*TO-DO ITEM:* Write out, word for word, the part of the excerpted text below that begins at the words "Armageddon Science would" and stops after "much technical jargon.".

*EXCERPTED TEXT:*
►
I really enjoyed this book and I think that many high school students would enjoy reading parts of it as well.  There are definitely parts that are too technical and would surely cause some students to lose interest.  Despite that, Armageddon Science offers the opportunity for many great conversations that are concerns for many young students.  High school students are developing their own sense of politics and self identity and would naturally have questions and fears that are addressed in this book.  Specifically, the chapters concerning climate change, nuclear weapons, terrorist attacks, and robots are frequently talked about on the news and among concerned Americans.  Since they are developing their own sense of identity concerning political identity, students are sure to have valid and divergent opinions about these topics.  If they are to study political science, history, or enter into government or military work, then they will need to define their own ideas on what constitutes a threat and how to adequately deal with that threat.

I think the most recognizable threat brought up in the book is climate change.  Furthermore, this topic offers some great chances for discussion and research.  Subjects such as geography, civics, government, and history can all be addressed through climate change lessons.  Whenever an educator can combine a current topic with a similar event in the past, they should not pass up that opportunity.  Of course, lessons about nuclear bombs and WMD's are easy to have in a history class.  However, current events around the world are presenting difficult and important questions every day.  I think it is important to engage students in current events whenever possible

Armageddon Science would be a very interesting and enjoyable read for many students.  The fact that it is a little weird and presents strange topics, such as nanobots, grey goo, robots, and mad scientists would, in my opinion, draw more students to want to continue reading.  However, the teacher may want to assign specific and engaging sections so as to avoid any possible boredom with too much technical jargon.

Friday, June 15, 2012

This weeks reading was hard for me to engage with.  I completely understand why celebrity culture has reached the level it has and I do not fault anyone for being mesmerized with it, especially since the latest trend is that anyone can become a celebrity.  The notion of a Democratic Celebrity is appealing to many and as long as they can see that it does work for some people, the legitimacy of such a notion is enhanced.  However, I personally do not participate in most of the media culture.  When I was 16 years old, my family suffered a major catastrophe and I ended up couch surfing for a few months before I was able to find a stable place to live by myself and start a new high school.  Because of my situation, I worked several jobs to take care of my bills and keep a house and car.  One luxury that I quickly discarded was my t.v. and I have not had cable since.  Luckily for me, my wife grew up in a t.v. less household so we just continued the tradition.  I like t.v. and I know I could find interesting and entertaining shows to watch but since I do not have the option, I am not tempted and therefore I have avoided the reality t.v. phenomenon.  Let me be clear though, we do have a t.v. just not cable.  We get a few PBS channels, fox, CBS, and ABC for free.  Therefore, I can see the impact that it has on my kids.  They do like the shows that define celebrity culture, they listen to popular music, and they are quite adept at the Internet.  However, when I see them watching particular programs, if I hear something that is not entirely true, or aggressive advertising, I explain what is happening and how media tries to influence consumers.
◄
*SOURCE DATA:*
►
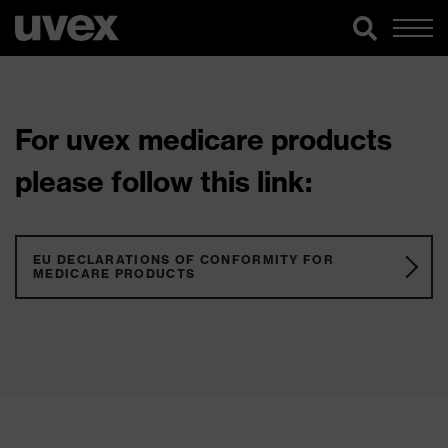
For uvex medicare products
please follow this link:
EU DECLARATIONS OF CONFORMITY FOR
MEDICARE PRODUCTS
◄
*WRITTEN RESPONSE:*
Armageddon Science would be a very interesting and enjoyable read for many students.  The fact that it is a little weird and presents strange topics, such as nanobots, grey goo, robots, and mad scientists would, in my opinion, draw more students to want to continue reading.  However, the teacher may want to assign specific and engaging sections so as to avoid any possible boredom with too much technical jargon.